# Extracted information
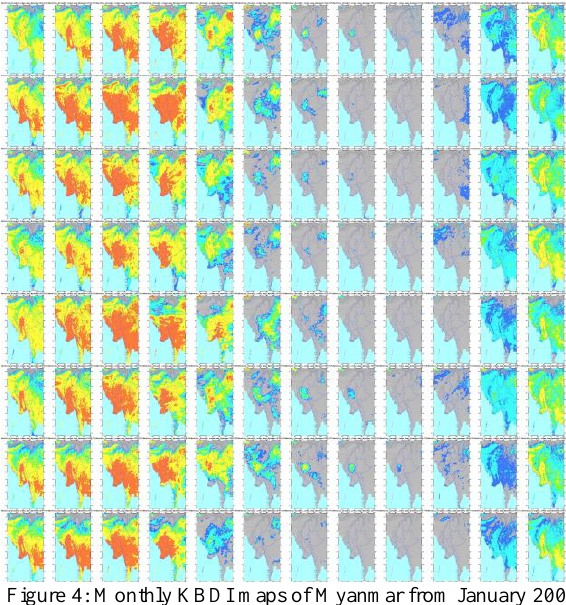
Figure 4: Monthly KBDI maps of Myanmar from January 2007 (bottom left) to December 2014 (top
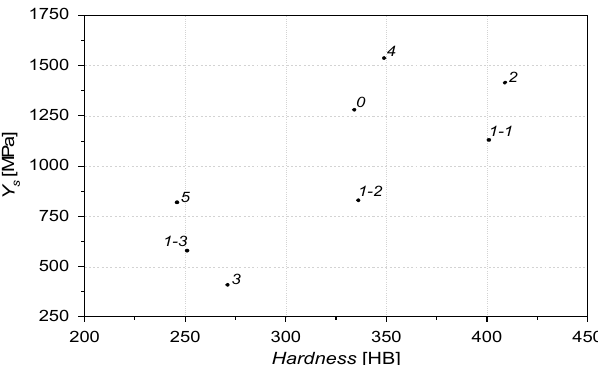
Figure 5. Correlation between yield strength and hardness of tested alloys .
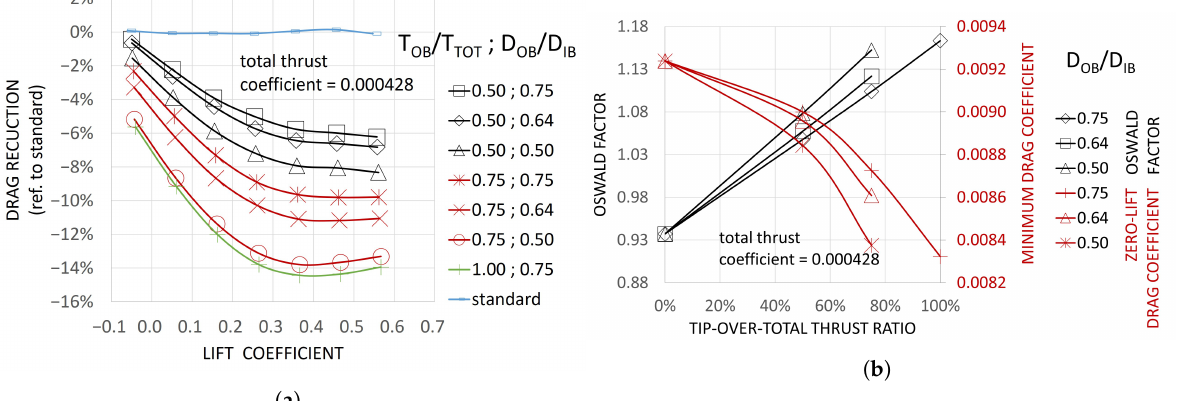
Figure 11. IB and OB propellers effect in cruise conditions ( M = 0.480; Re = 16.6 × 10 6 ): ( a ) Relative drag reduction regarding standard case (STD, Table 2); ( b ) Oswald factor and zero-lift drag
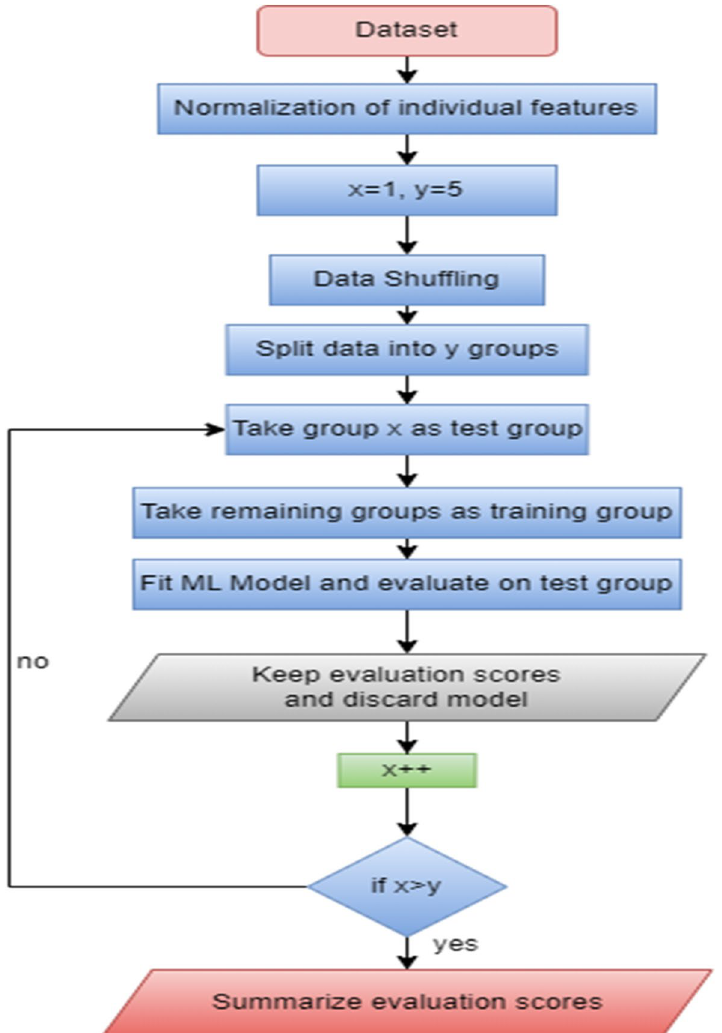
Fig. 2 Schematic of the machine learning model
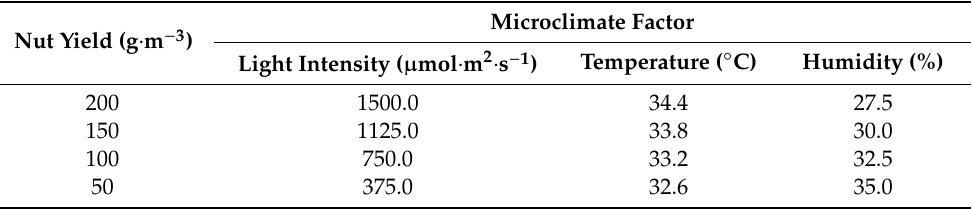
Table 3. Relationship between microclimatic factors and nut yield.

---

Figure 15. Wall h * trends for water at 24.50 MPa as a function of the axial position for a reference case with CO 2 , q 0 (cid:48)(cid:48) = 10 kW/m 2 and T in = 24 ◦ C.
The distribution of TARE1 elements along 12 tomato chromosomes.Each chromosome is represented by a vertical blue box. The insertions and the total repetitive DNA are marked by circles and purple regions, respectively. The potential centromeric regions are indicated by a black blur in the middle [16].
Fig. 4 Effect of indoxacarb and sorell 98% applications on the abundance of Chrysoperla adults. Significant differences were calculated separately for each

# What to do
Filter the records above, keeping each line that contains the word "Table".

# Your solution
Figure 11. IB and OB propellers effect in cruise conditions ( M = 0.480; Re = 16.6 × 10 6 ): ( a ) Relative drag reduction regarding standard case (STD, Table 2); ( b ) Oswald factor and zero-lift drag
Table 3. Relationship between microclimatic factors and nut yield.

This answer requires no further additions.